The Spy with the Red Balloon (The Balloonmakers)
Ilse and Wolf Klein have a secret: their blood is magical. They are accustomed to keeping secrets, which makes it slightly easier for them when they are forced into service during WWII. Wolf is sent to Germany as part of a mission to sabotage Hitler’s atomic bomb program. Ilse, the more gifted of the two, is sent to Oak Ridge, Tennessee to discover a way to use magic to deliver an atomic bomb being developed in the US.
The siblings’ missions become more difficult when Wolf’s plane is shot down—his Jewish identity putting him in even greater danger—and when Ilse is accused of treason after secret documents go missing from her laboratory. Ilse discovers a spy in Oak Ridge, who endangers her mission as well as Wolf’s. It is up to Ilse to unmask the spy and save both herself and her brother.

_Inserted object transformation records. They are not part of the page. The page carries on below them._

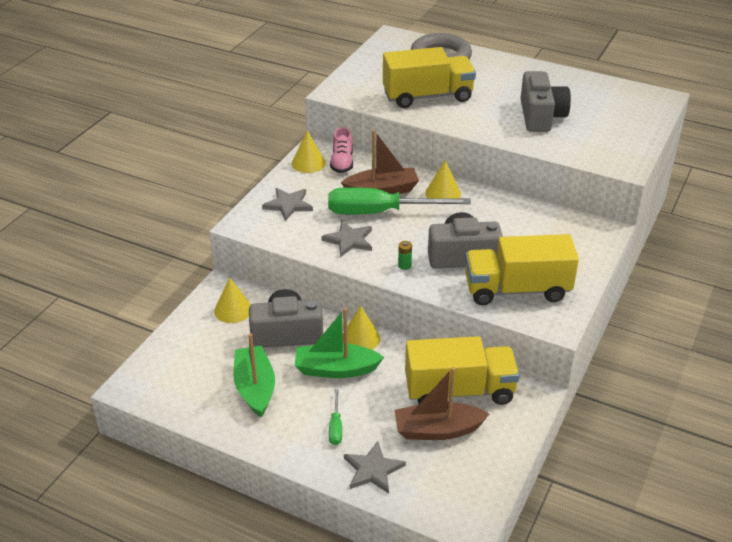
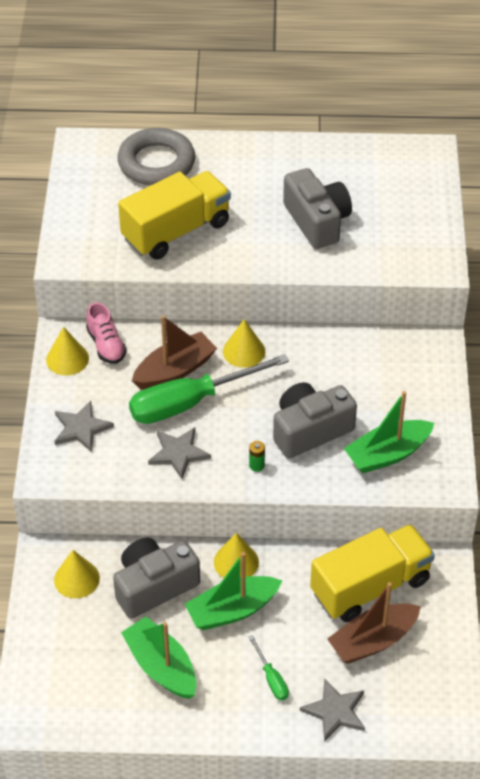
camera: 25 degrees left, 10 degrees up
(517, 290) = (387, 454): yellow truck -> green boat

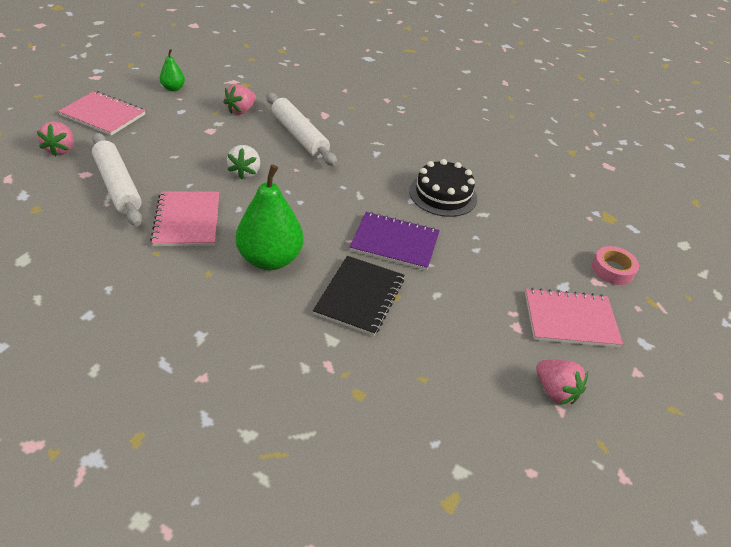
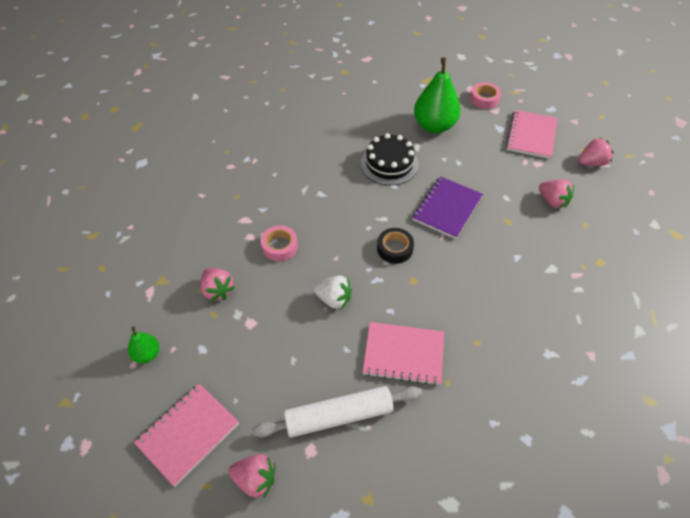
camera: 70 degrees left, 10 degrees up
(270, 259) = (462, 295): green pear -> green pear (434, 126)
(299, 136) = (279, 246): white rolling pin -> pink tape
(320, 206) = (395, 249): none -> black tape
(359, 296) = (507, 243): black notebook -> none
(451, 342) = (553, 201): none -> pink strawberry

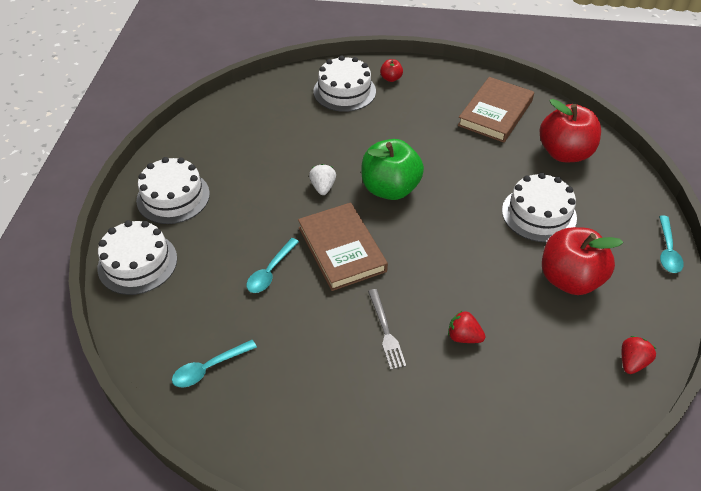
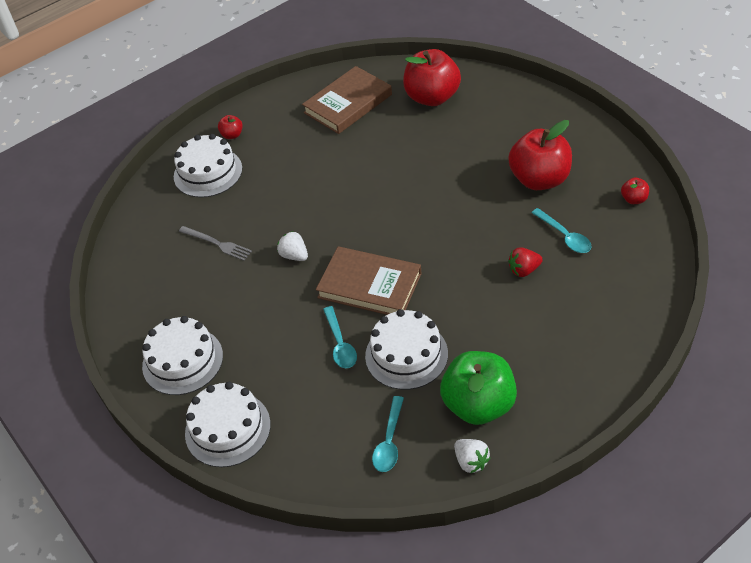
camera: 40 degrees left, 0 degrees up
(237, 439) = (471, 461): none -> white strawberry
(386, 331) = (472, 310): grey fork -> grey fork (217, 243)
(390, 189) = (346, 216): green apple -> green apple (479, 405)
(495, 113) = (348, 103): brown book -> brown book turned 60 degrees clockwise
(539, 214) = (468, 152): white cake -> white cake (406, 355)
(632, 362) = (634, 199): red strawberry -> red apple
(667, 250) = (572, 114): turquoise spoon -> turquoise spoon (564, 236)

Told in alternating chapters from Ilse and Wolf’s points of view, this story is a sequel to Locke’s award-winning The Girl with the Red Balloon. Although it’s filled with diverse characters—gay, Jewish, and African-American—they feel one-dimensional. The magical system is difficult to understand, perhaps in part because the characters themselves don’t understand it, which makes the plausibility of the US Armed Forces putting inexperienced teenagers in charge of two vital elements of the war effort difficult to believe. Still, the story is fast-paced and may appeal to readers from middle school age to high school, especially those who were fans of the first book.